From Sam Kanish of IWBlogger
I recently came across a couple examples of why I didn’t and still haven’t fully embraced the high tech instant communication era that we now live in. First of all a couple nights ago at our regularly scheduled dinner ride a guy showed up with one of those blue tooth (?) things that looks like a big cockroach stuck in his ear. Since he’s retired, not a doctor or drug dealer, isn’t married and doesn’t have a girlfriend I wondered aloud what could be so important that he needed to be able to field a phone call while he was riding his bike. Maybe his dog had a phone and was calling to bring home more Milk Bones.
Call me old fashioned, or just plain old but what’s the point?

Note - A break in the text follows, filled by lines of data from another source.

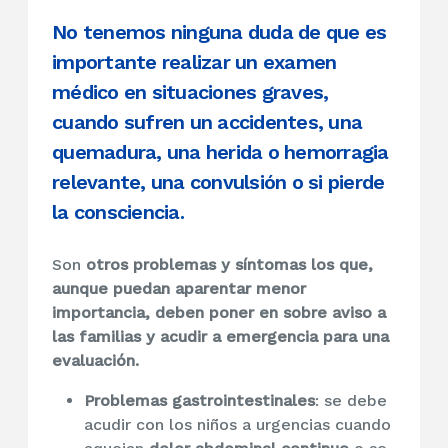
No tenemos ninguna duda de que es
importante realizar un examen
médico en situaciones graves,
cuando sufren un accidentes, una
quemadura, una herida o hemorragia
relevante, una convulsión o si pierde
la consciencia.
Son
otros problemas y síntomas los que,
aunque puedan aparentar menor
importancia, deben poner en sobre aviso a
las familias y acudir a emergencia para una
evaluación.
Problemas gastrointestinales
: se debe
acudir con los niños a urgencias cuando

I mean I cut my motorcycling teeth during Harley’s “Great American Freedom Machine” era. Back then people rode motorcycles to get away from work, problems at home or with that significant other. A bike was a sanctuary, your own private little space and no one could invade it, that‘s part of what the Freedom meant. Take a ride and clear your head.
Then the very next day I was in a shop watching as the service manager and sales manager were trying to program the ‘Infotainment’ center on a 2014 Street Glide. They were having a little problem doing it. It seems someone in or near the shop had left his Smartphone on (don’t look at me, there’s no use of a dummy carrying a Smartphone) and every time someone called his phone it was ringing in on the new Street Glide.
Looking around the showroom they spotted a guy and asked him if XXX-XXXX his brother’s phone number. When he said yes and asked how they knew that they asked him if he had a Smartphone and had left it on. He said yes and it was in the tour pack of his bike which was parked downstairs in the service area. Once he shut the phone off they finally got the bike programmed. Now if those two, who are supposed to have been trained on how to do that stuff have problems imagine what will happen when someone who couldn’t program his VCR tries to program his bike.
Like I said I’m now enamored with gadgets. Back when I bought my Ultra in 1996 one of the options was an intercom system so the rider and passenger could communicate. When asked if I wanted it I said no. I mean how much effort does it take to turn your head and say, “No, I’m not lost.” and “No, I’m not stopping again so you can pee.”